In a recent article in the Telegraph, Steve Grainger, Rugby Football Union’s development director, stated that rugby is thriving at grassroots levels.
This article was shared on Facebook amongst a number of my friends scattered across the country and a very different picture seemed to come out of our discussions.
People were reporting that senior games were being called off due to clubs not being able to raise a team. It was reported that clubs who once fielded 3 or 4 teams were now struggling to field 2 on a regular basis.
Of course this isn’t always the case, in my CB one club has just started to field a 5th team again which is great for that club.
However, you might wonder who they are playing given other teams’ situations. You only have to look on social media at things like #RUplaying to see the scale of called off game and clubs trying to arrange replacement fixtures.
Is Grassroots Rugby really thriving?
The RFU must be getting their information from somewhere to support the claims being made at such a high level. The Game Management System (the Database used by the RFU) was overhauled in recent years and clubs have been tasked to ensure that the information within it is accurate and up to date. This is no mean feat for the volunteers at clubs as the system is not the most user friendly interface and the data which was transferred across from the previous system included numerous records of registered players who had been archived by the clubs.
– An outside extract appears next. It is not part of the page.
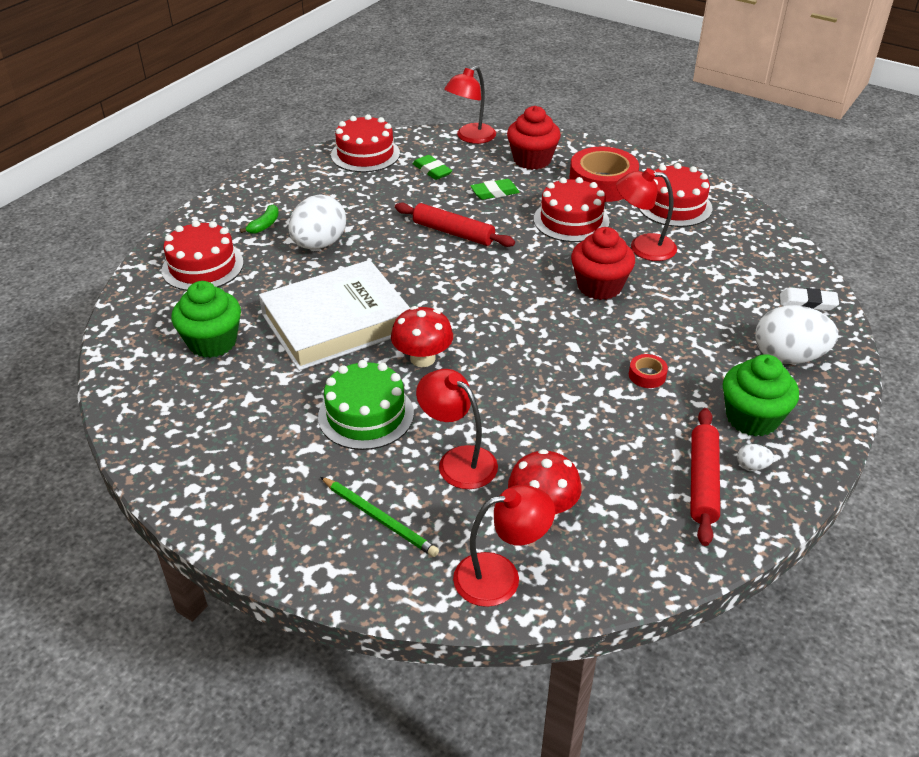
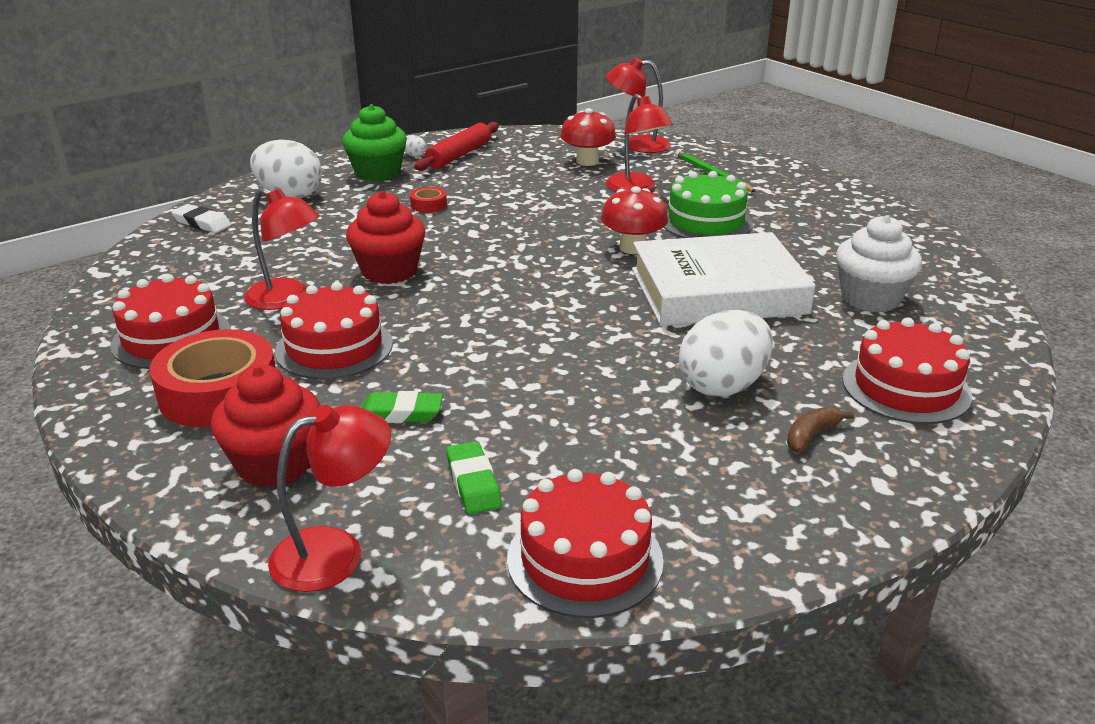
camera: 160 degrees left, 10 degrees down
(212, 342) = (870, 298): green cupcake -> white cupcake
(264, 225) = (811, 435): green banana -> brown banana
(453, 233) = (514, 363): red rolling pin -> none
Having spoken to senior RFU staff when the New Rules of Play were originally launched to see what the impact of this was on recruitment and retention, my club was told that this wasn’t being captured by the data and therefore it would seem odd now that the same data is supporting the claims that the game is thriving.
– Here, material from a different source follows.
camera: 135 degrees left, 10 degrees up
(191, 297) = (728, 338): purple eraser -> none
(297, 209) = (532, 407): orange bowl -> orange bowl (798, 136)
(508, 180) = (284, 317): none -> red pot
However, participation probably is up…But it is the type of participation which is up that may be a bit concerning.
The RFU have rolled out the All School Projects and these school based initiatives are counting in the numbers or so we are being told – and this is a very big number.
It is great that these children are being exposed to the game and all that is great about it but are they really “involved” in the sport at grassroots level? Does a lesson in school count as grassroots?
Surely the transfer of involvement from an all-school project to being part of a club at a weekend is what is needed to ensure the game grows. Without mini and youth rugby there are no Colts and as such nothing to feed into the senior sides who it would seem are desperately short of players.
Participation in schools is one thing but participation must also continue at rugby clubs if we are to see the game really thrive.
How do we get clubs thriving?
1. We need young people to be enthusiastic about the game.
To do that we need more coverage, more POSITIVE coverage, most rugby is not on Free to Air TV so that doesn’t make it easy for kids to watch a game and get inspired, the press in this country seem to want to knock players and coaches more than report success.
As an example, the England Women’s team scored 12 tries in a recent match against Canada, NOT a mention in the press or mainstream media, unless you look at Rugby Canada’s output you could be forgiven for thinking the game never happened.
2. We need coaches who are keen to develop players.
This might sound odd but it isn’t always the case. For a couple of reasons, one they don’t have the skills and two they don’t have the mindset.
Skills for coaches can be developed but again in recent times the structure of the coaching courses have changed, there is a lot of health and safety and safeguarding involved in the courses and less and less actual rugby knowledge being imparted.
Again, in my CB there have been more Safeguarding courses run than actual coaching course.
Now I know it’s important but there is a balance to be had.
Equally there is much being made of the game sense approach and personally I think this is the very best way to develop players, “let them play”. However, if you let them play and either cannot identify fault or do nothing about that then can you honestly lay claim to the badge of “coach”.
The second part relates to the mindset of coaches. There are those who want to win (equally true of parents) but is coaching to win a way of developing players in the game.
Thankfully in my CB there are no leagues for junior players. However you wouldn’t always believe that if you stand and watch games or read reports. Coaches at this level should be about helping their players be better this week than they were last week and having a plan to do the same again next week. It is that approach of managing the inputs (skills, attitude, approach, etc) and letting the outputs manage themselves (results).
3. We need places to play.
The RFU have recently announced a massive investment plan into artificial pitches. 100 across the country. This will enable games to take place despite the worst the weather can throw at them.
4. We need rugby to be accessible.
More games on TV which everyone can see, not just those with satellite or cable. And more opportunities to see games live.
The Rugby World Cup sold out. Stadiums were packed but ticket prices remain very high. I know the RFU will challenge that with comments about some tickets being low price but these are limited numbers and very difficult to source.
5. We need to see match reports in the media
Along with the live games we need to see match reports in the media – not just the national games or premiership ones. We need to see club sides submitting match reports for all of their sides, right down to mini rugby teams.
If the press don’t pick them up, then we need to get them up on websites, social media, whatever (feel free to share items on the FRN facebook page or twitter @findrugbynow and we will always share your posts).
Get the message out that you are playing and enjoying the game so it attracts both children and adults to the rugby clubs and then we can honestly say the game is thriving.